LES NOUVELLES ÈVES
- Marvin Ancian

- 1 déc. 2021
- 2 min de lecture

Réalisatrices.
Année de sortie. 2021
Genre. Documentaire
Origine. Suisse
Durée. 83 minutes
Ma note. 12/20
Synopsis : Valeria, Naima, Sophie, Sela, Delphine, Cosima : de l’écolière à la jeune retraitée, de la Romandie à la Suisse alémanique, en passant par le Tessin, le film suit les efforts invisibles du quotidien de ces 6 femmes. Payée au lance-pierre, avec des horaires irréguliers, Naima n’aspire qu’à se former pour évoluer. Enseignante à l’Université de Lausanne, Sophie jongle entre « 150 emails, 100 WhatsApp et 25 appels » chaque jour et sa vie de famille. Sela, chanteuse d’opéra, se sent à l’étroit dans les cases rigides que ses rôles lui assignent. L’écolière Cosima, déjà consciente des stéréotypes genrés, les combat à sa façon. (source : Cineman)
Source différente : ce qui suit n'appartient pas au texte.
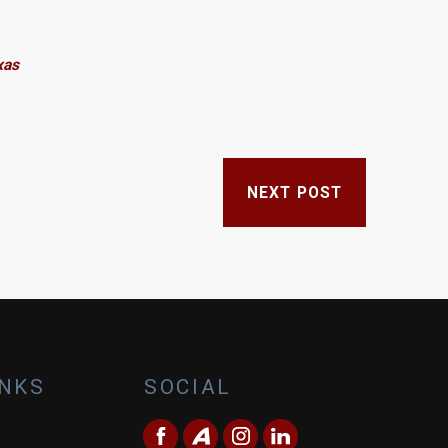
xas
NEXT POST
INKS
SOCIAL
Ce documentaire, ayant comme point de départ la grande grève des femmes du 14 juin 2019, est hélas trop décousu pour faire résonner, aussi fort qu’il le devrait, le message qu’il désire transmettre.
Les Nouvelles Èves a été pensé par un collectif de six réalisatrices. Chacune est allée à la rencontre d’une femme vivant en Suisse pour la suivre dans son quotidien. Ainsi, Sela est chanteuse d’opéra. Naima travaille dans une cafétéria mais rêve de devenir infirmière. Valeria, récemment retraitée, tente de joindre les deux bouts avec sa maigre rente. Sophie est enseignante et mère de trois enfants. Delphine étudie la photographie et se pose des questions relatives à son âge. Enfin, Cosima est une jeune écolière.
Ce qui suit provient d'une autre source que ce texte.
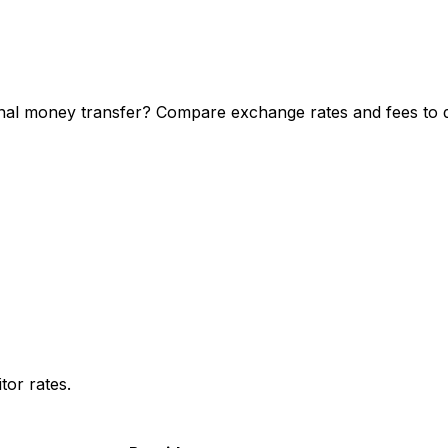
nal money transfer? Compare exchange rates and fees to di
or rates.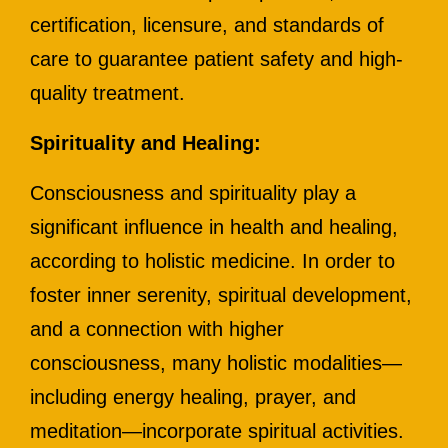
certification, licensure, and standards of
care to guarantee patient safety and high-
quality treatment.
Spirituality and Healing:
Consciousness and spirituality play a
significant influence in health and healing,
according to holistic medicine. In order to
foster inner serenity, spiritual development,
and a connection with higher
consciousness, many holistic modalities—
including energy healing, prayer, and
meditation—incorporate spiritual activities.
Valeria et Delphine. © First Hand Films
Héroïnes du quotidien
Si la démarche est de prime abord originale et enthousiasmante, elle est le principal défaut du film. En effet, à trop multiplier les points de vue, le documentaire perd en cohérence, et par la même occasion, en intensité. Chaque segment ayant une auteure différente, le résultat tend plus vers le patchwork que vers l’œuvre homogène. Les thématiques abordées - aussi diverses que la précarité, l’immigration ou la découverte de la sexualité - sont traitées trop superficiellement et génèrent moins une réflexion approfondie qu’une frustration de ne pas en savoir plus sur ces héroïnes du quotidien. En bref, on reste sur notre faim.
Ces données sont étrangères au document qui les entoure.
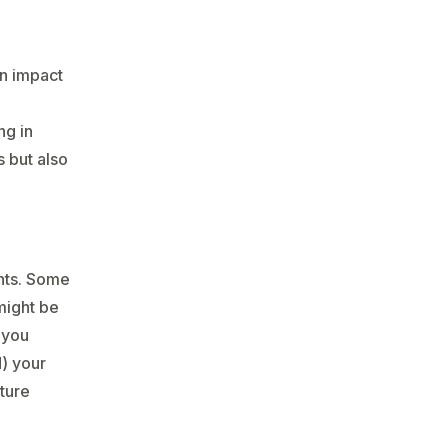
can impact
d
ng in
s but also
ents. Some
might be
 you
) your
uture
Réalisé dans le style du «cinéma direct», le documentaire filme ses protagonistes sans artifices (il n’y a pas d’entretiens ou de voix off) et offre un regard sans jugement. Cependant, il ne parvient pas à tenir son procédé jusqu’au bout puisque certaines intervenantes s’expriment face caméra, rompant ainsi le dispositif et le naturel qui va avec.
En accordant plus de temps aux différentes femmes, Les Nouvelles Èves aurait pu gagner en homogénéité et en profondeur. Il n’en reste pas moins un documentaire à la démarche essentielle qui présente de jolies tranches de vie. C’est déjà ça de pris.
Article paru le 1er décembre 2021 dans le n°868 de Ciné-Feuilles.